The Mob is being squeezed. From within, old age and illness are weakening its tired family bosses; impatient younger Mafiosi are killing each other in their brutal reach for power. From without, federal and state authorities seem to be putting aside old rivalries to gang up on the gangsters in a new drive to put their leaders behind bars and shatter their murderous ways of conducting business. There were no fewer than 3,118 indictments against organized-crime figures in the nation last year, and 2,194 convictions. Last week a rash of arrests and the preparation of new charges against the five Mafia families operating in New York City threatened to cripple even further the controlling structure of syndicate crime in the U.S.
No law-enforcement official is claiming that the Mafia is about to be knocked out of operation. But the Justice Department hopes that its attack on the Sicilian-bred traditions and cohesiveness of U.S. mobsters will have a demoralizing impact. "The vice of the Mafia that makes it worse than ordinary crime is its organized structure," contends Rudolph Giuliani, 40, the aggressive U.S. Attorney for the Southern District of New York. "We're trying to indict and take out an entity, an organization, and not just the individuals."
The weapon brandished by Giuliani and other federal prosecutors is a 1970 law dubbed RICO, since it is aimed at "racketeer-influenced and corrupt organizations." Under the statute, the leaders of any organization can be prosecuted when the group's members commit crimes that show a pattern of racketeering. Prosecutors do not have to prove that the leader personally committed the illegal acts, only that he supported the specific crimes in some way, such as approving them or sharing in any illegal profits.

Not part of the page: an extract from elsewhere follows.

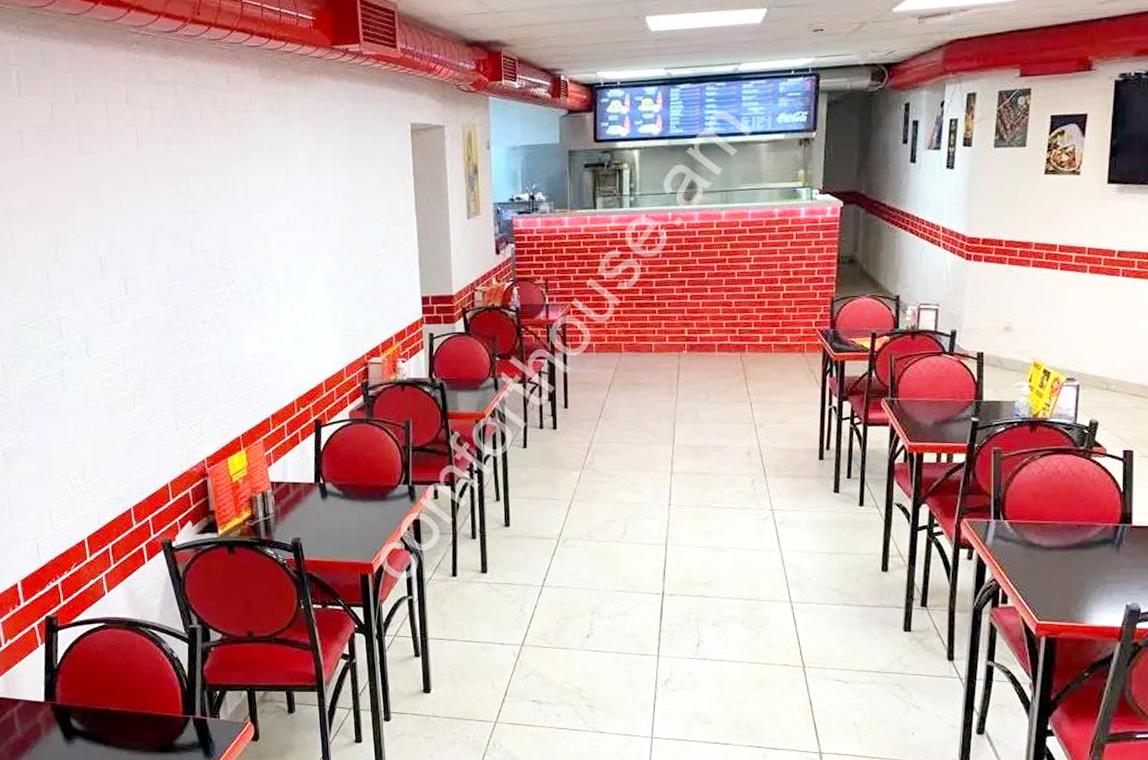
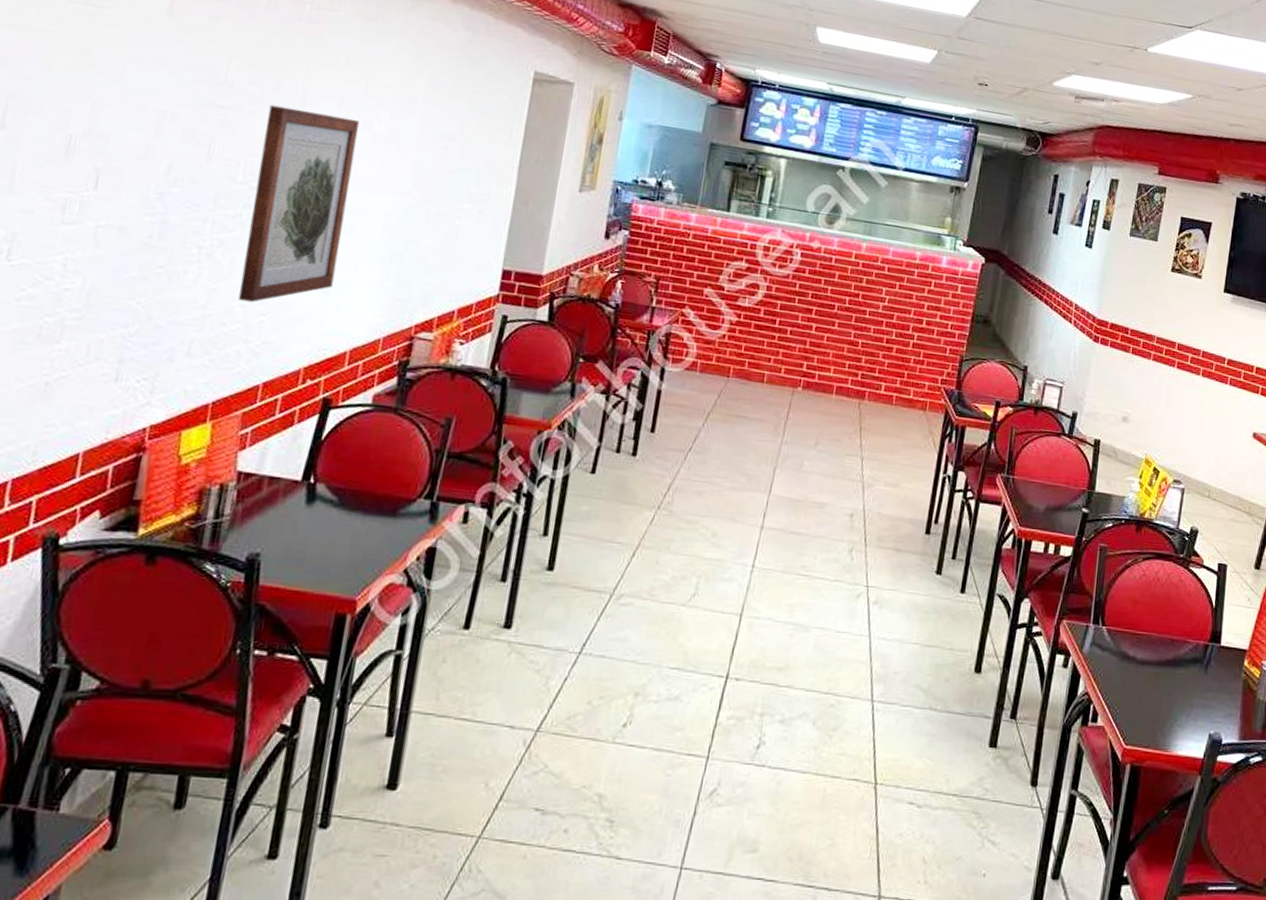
wall art: none [223,198,301,357] -> present [238,105,360,303]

The RICO law had already been used to indict some Mafia clan leaders in New York (including Carmine Persico, 51, a Colombo family chieftain), Boston, Philadelphia, Los Angeles, Cleveland and Rochester. Charges of skimming $2 million in cash from casinos in Las Vegas have also been leveled against high Mafia figures in Chicago, Kansas City and Milwaukee.
Last week federal law enforcers turned their attention again to New York City, where most of the Mob's muscle is concentrated. After a five-year investigation, a Brooklyn-based federal organized- crime strike force headed by Edward McDonald brought indictments against the Lucchese family and two officers of Mafia-dominated Teamsters Union locals. The indictment charges that Salvatore Santoro, 69, a Lucchese underboss, other gang members and Teamster officials extorted more than $246,000 from companies handling air freight at John F. Kennedy International Airport. The gangsters allegedly bragged that "we rule the airport," and shook down the trucking firms in return for promises of peaceful labor relations.